Written task: Write out each line of the material exactly as given, and drop the images.

Supplied entries:
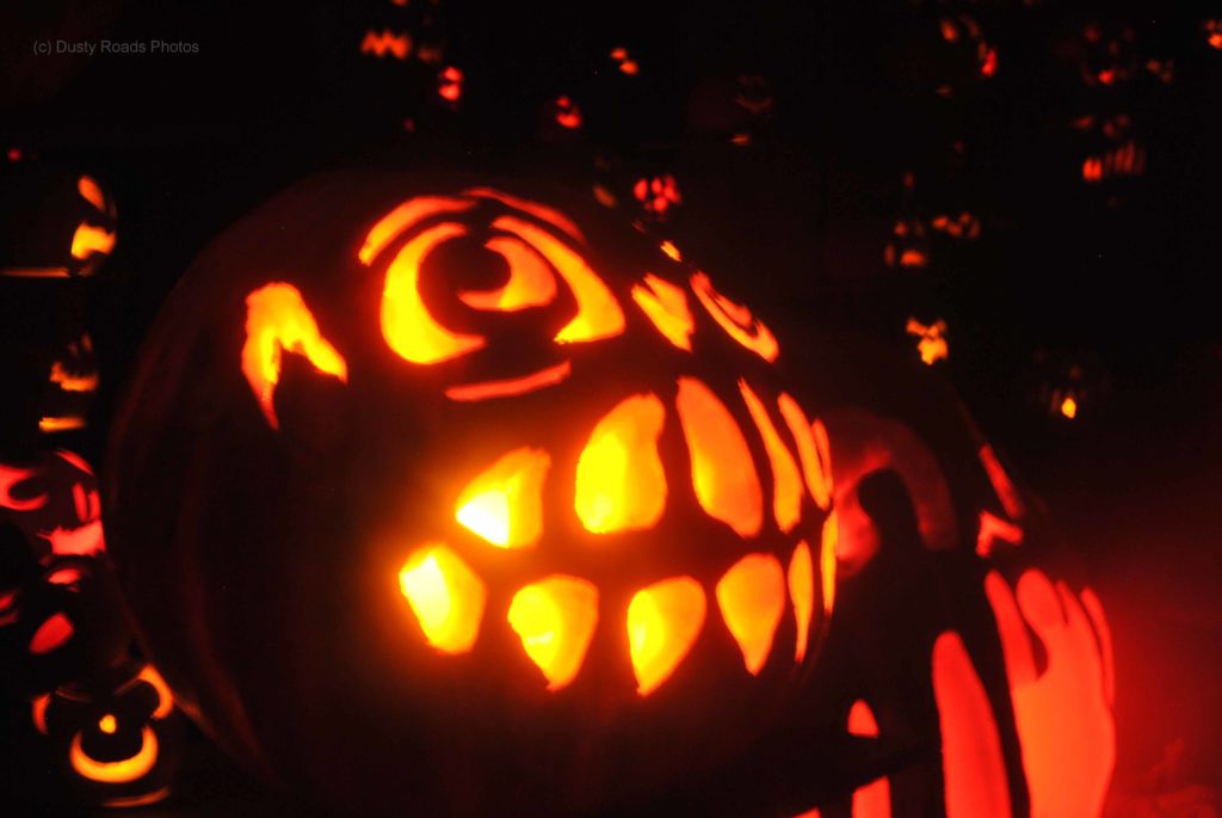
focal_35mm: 82
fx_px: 2803
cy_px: 409
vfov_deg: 16.6
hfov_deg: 24.6
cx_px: 611
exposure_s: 1/1.3
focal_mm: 55
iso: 200
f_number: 6.3
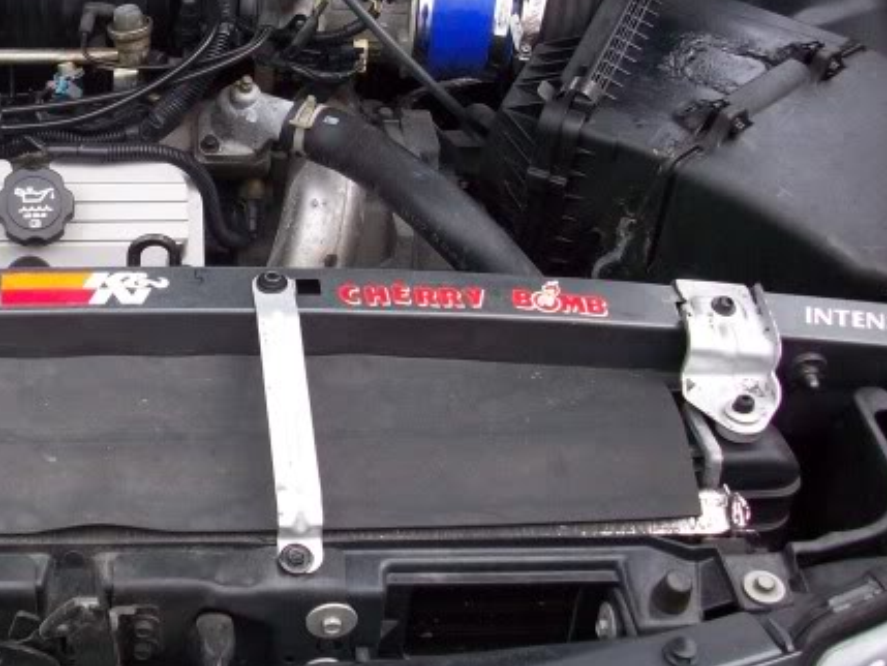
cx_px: 83
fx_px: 1769
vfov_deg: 21.2
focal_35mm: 69
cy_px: 205
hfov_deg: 27.1
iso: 80
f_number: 2.8
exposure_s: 1/207
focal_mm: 6.2
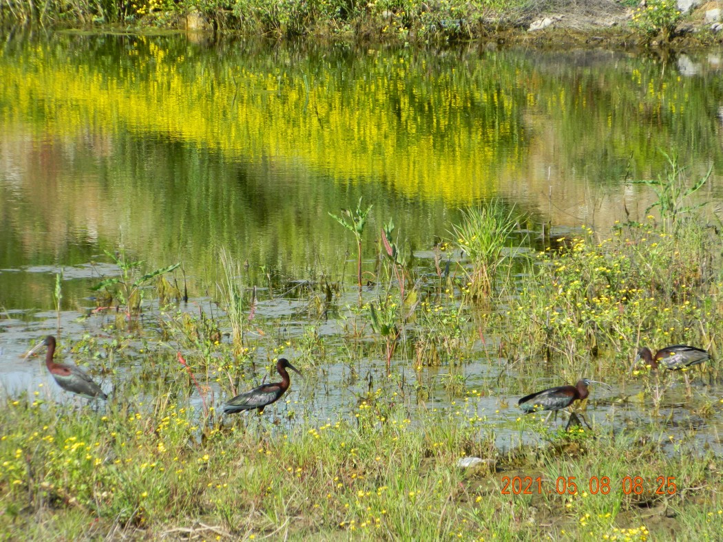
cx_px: 362
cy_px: 271
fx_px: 8252
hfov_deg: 5.0
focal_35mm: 395
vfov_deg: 3.8
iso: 80
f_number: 5.7
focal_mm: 71.2
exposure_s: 1/200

Your solution:
focal_35mm: 82
fx_px: 2803
cy_px: 409
vfov_deg: 16.6
hfov_deg: 24.6
cx_px: 611
exposure_s: 1/1.3
focal_mm: 55
iso: 200
f_number: 6.3
cx_px: 83
fx_px: 1769
vfov_deg: 21.2
focal_35mm: 69
cy_px: 205
hfov_deg: 27.1
iso: 80
f_number: 2.8
exposure_s: 1/207
focal_mm: 6.2
cx_px: 362
cy_px: 271
fx_px: 8252
hfov_deg: 5.0
focal_35mm: 395
vfov_deg: 3.8
iso: 80
f_number: 5.7
focal_mm: 71.2
exposure_s: 1/200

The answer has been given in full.